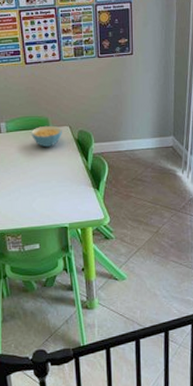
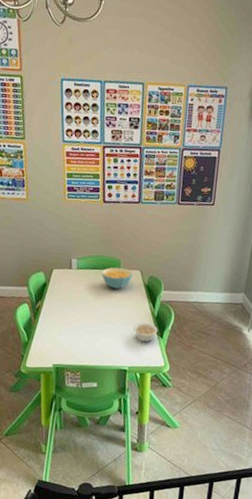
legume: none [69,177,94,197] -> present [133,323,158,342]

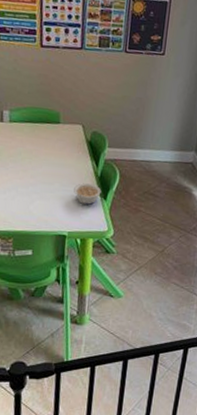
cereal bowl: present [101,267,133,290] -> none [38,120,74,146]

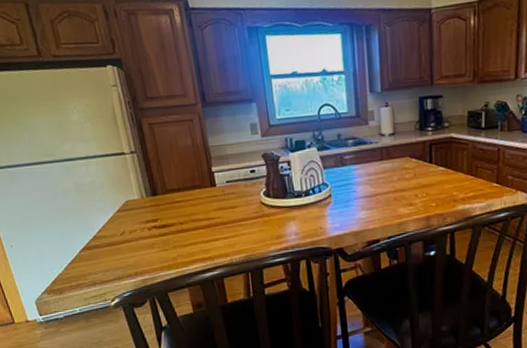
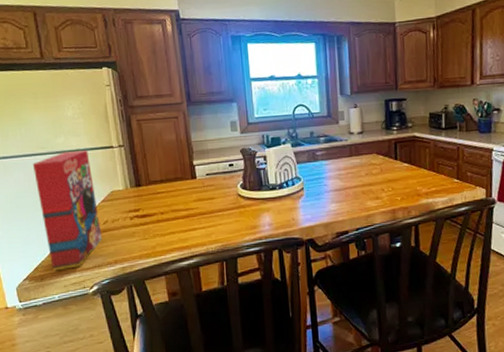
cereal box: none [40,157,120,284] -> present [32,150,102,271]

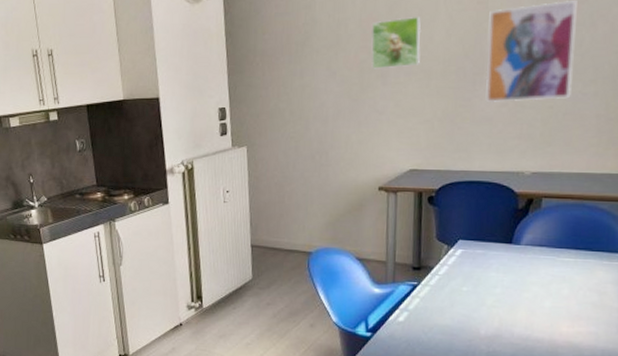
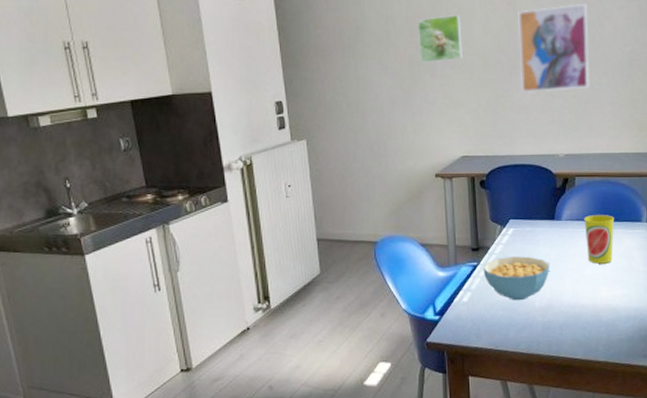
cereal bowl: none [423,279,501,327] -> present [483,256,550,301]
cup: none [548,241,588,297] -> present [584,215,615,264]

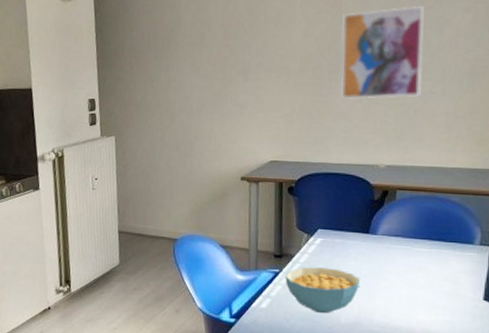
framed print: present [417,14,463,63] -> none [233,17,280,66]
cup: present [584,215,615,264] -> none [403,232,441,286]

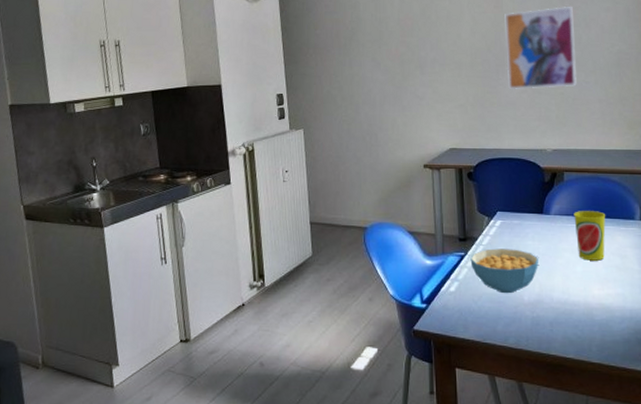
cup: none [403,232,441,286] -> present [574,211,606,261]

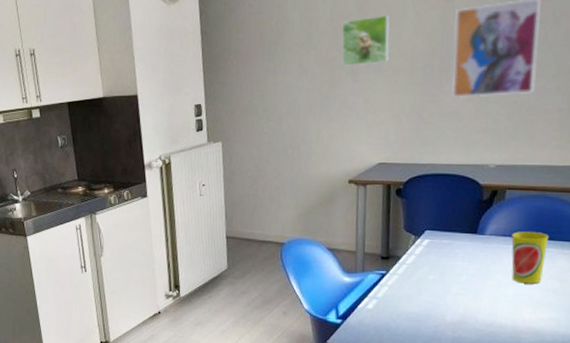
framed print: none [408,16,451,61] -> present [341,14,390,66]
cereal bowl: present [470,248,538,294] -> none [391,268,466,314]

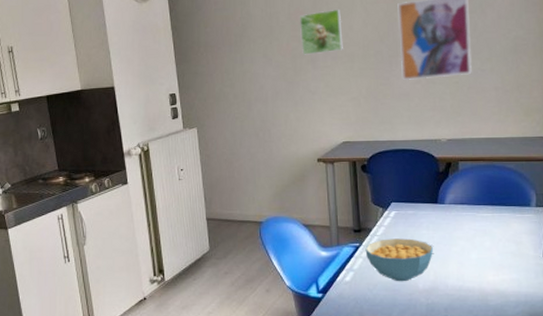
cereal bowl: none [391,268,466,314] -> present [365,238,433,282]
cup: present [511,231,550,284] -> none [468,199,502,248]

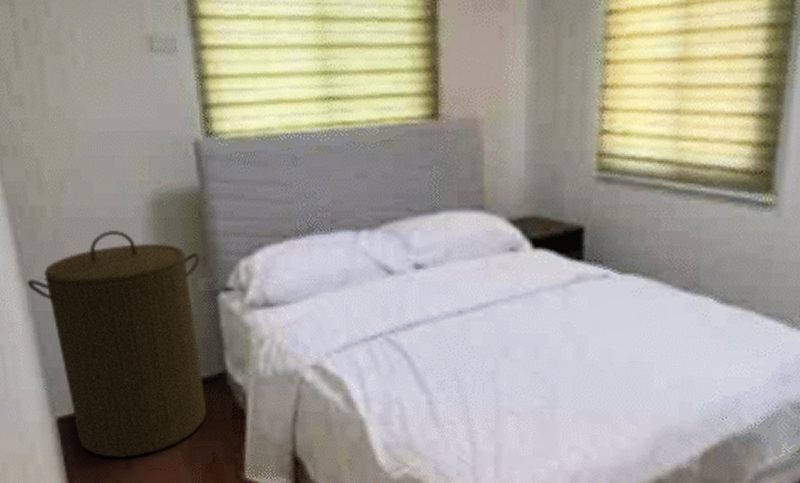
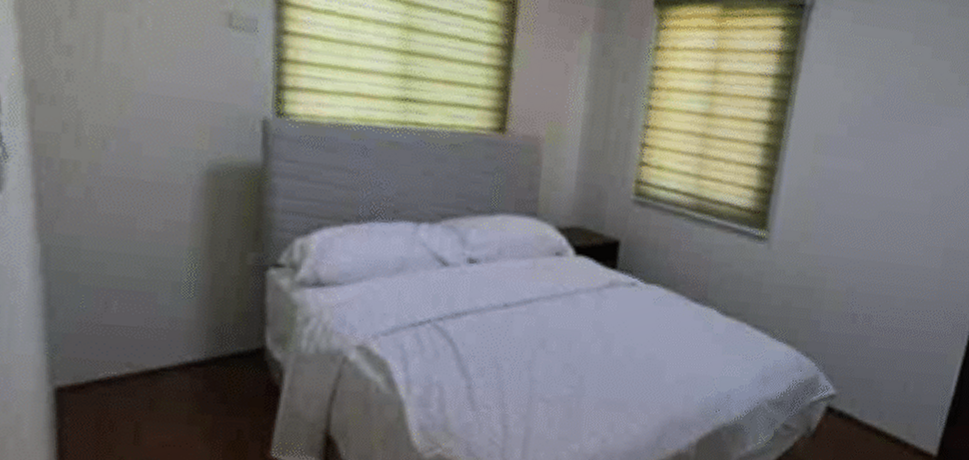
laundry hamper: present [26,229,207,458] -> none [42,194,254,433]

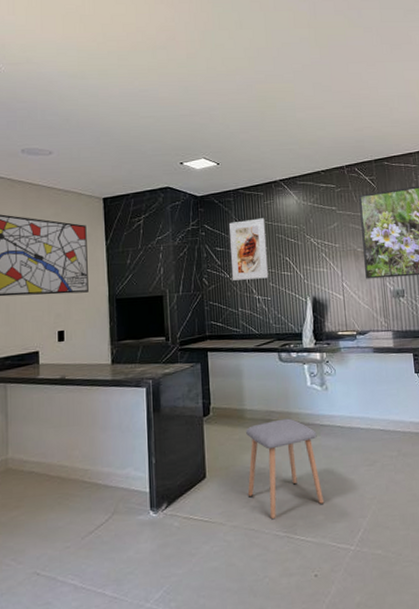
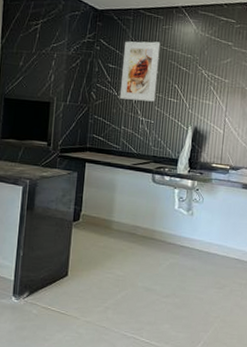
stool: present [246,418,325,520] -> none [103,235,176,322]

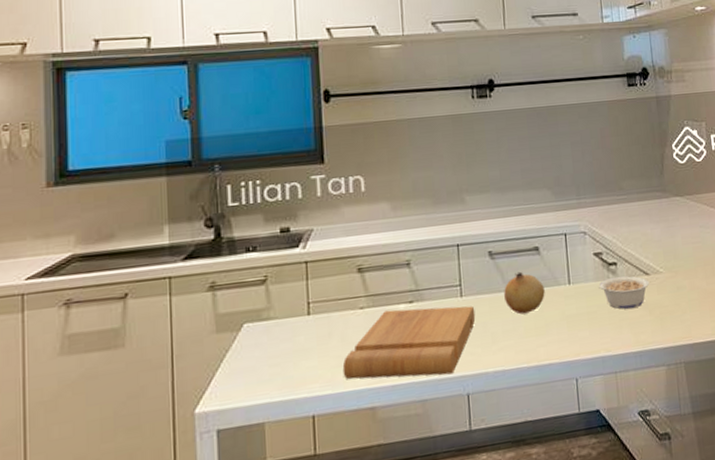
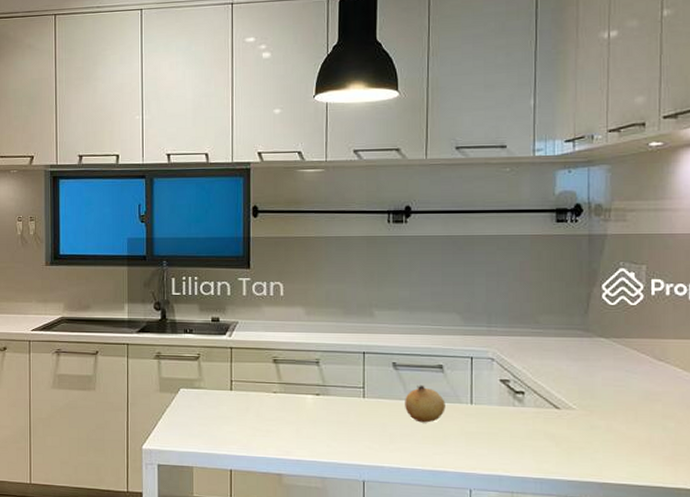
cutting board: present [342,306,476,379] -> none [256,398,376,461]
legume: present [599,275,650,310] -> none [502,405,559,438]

...

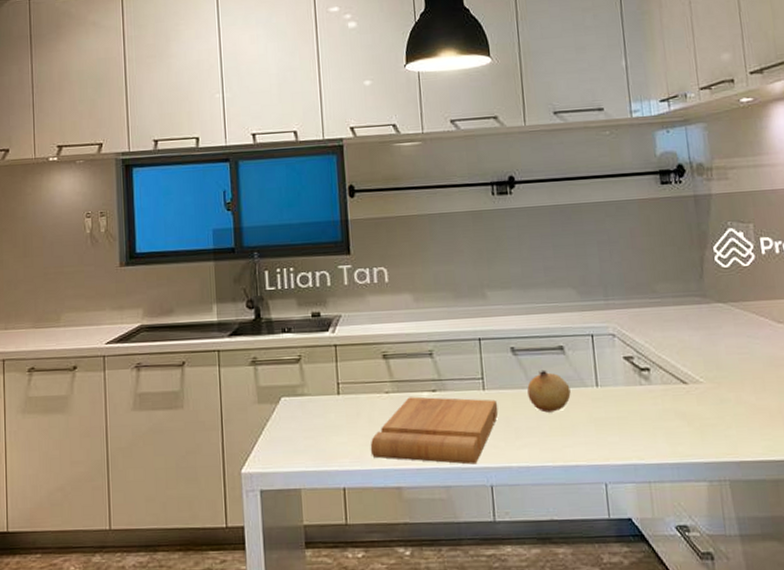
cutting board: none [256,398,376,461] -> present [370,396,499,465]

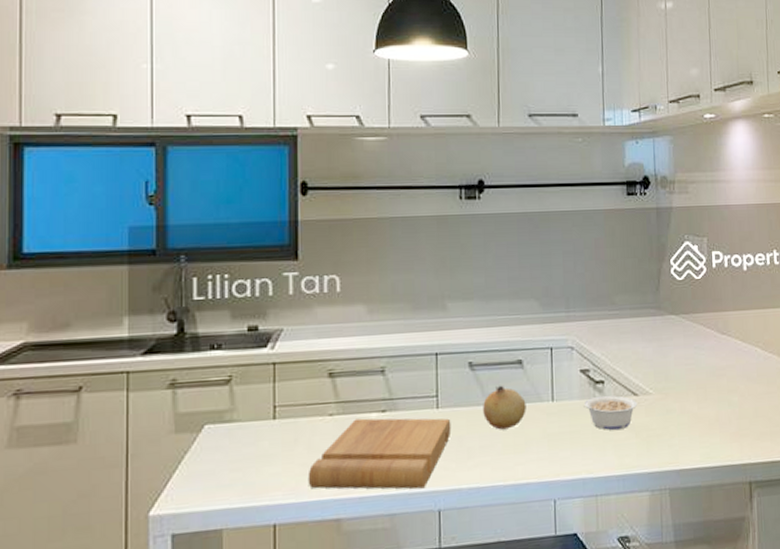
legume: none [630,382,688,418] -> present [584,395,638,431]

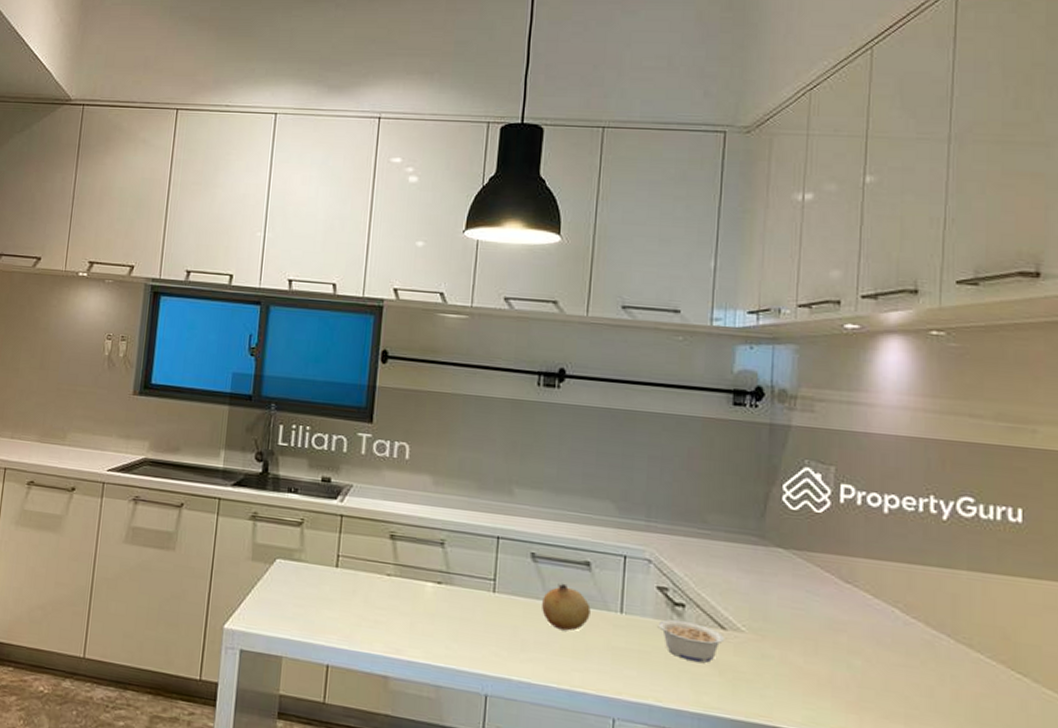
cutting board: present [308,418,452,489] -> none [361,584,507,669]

* * *

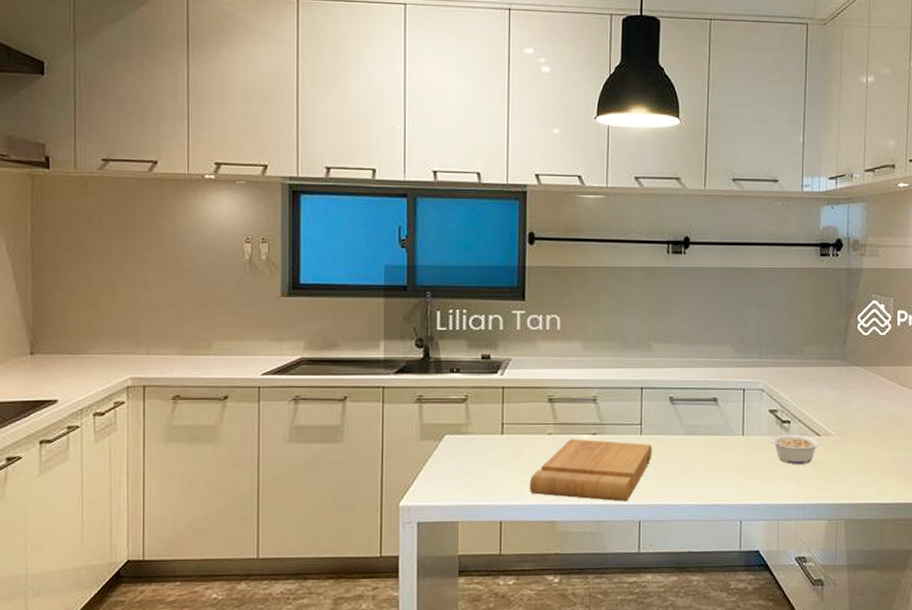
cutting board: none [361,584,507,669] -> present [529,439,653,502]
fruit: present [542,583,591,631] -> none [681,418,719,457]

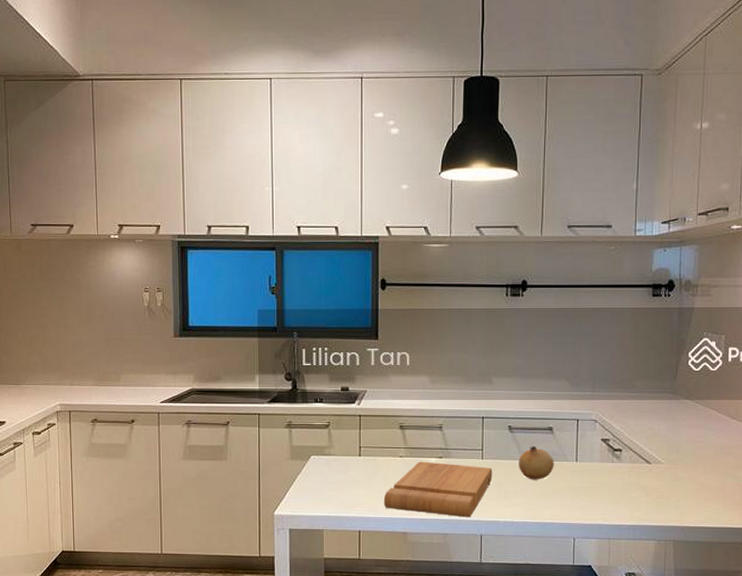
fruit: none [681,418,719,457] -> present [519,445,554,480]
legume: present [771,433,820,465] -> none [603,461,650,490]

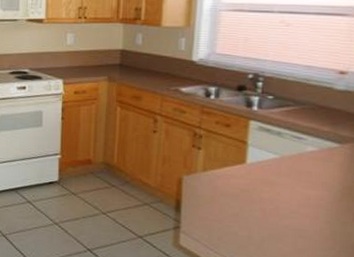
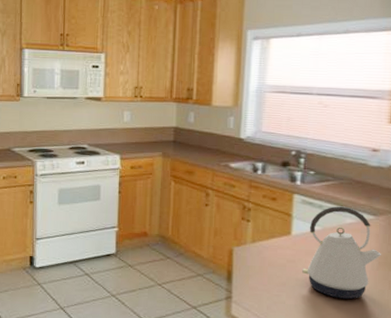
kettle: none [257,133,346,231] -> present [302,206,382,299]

*TASK OBJECTIVE*: When a line among the entries contains "framed", pull that line out.

*PROBLEM SOLUTION*:
framed print: present [417,14,463,63] -> none [233,17,280,66]
framed print: none [408,16,451,61] -> present [341,14,390,66]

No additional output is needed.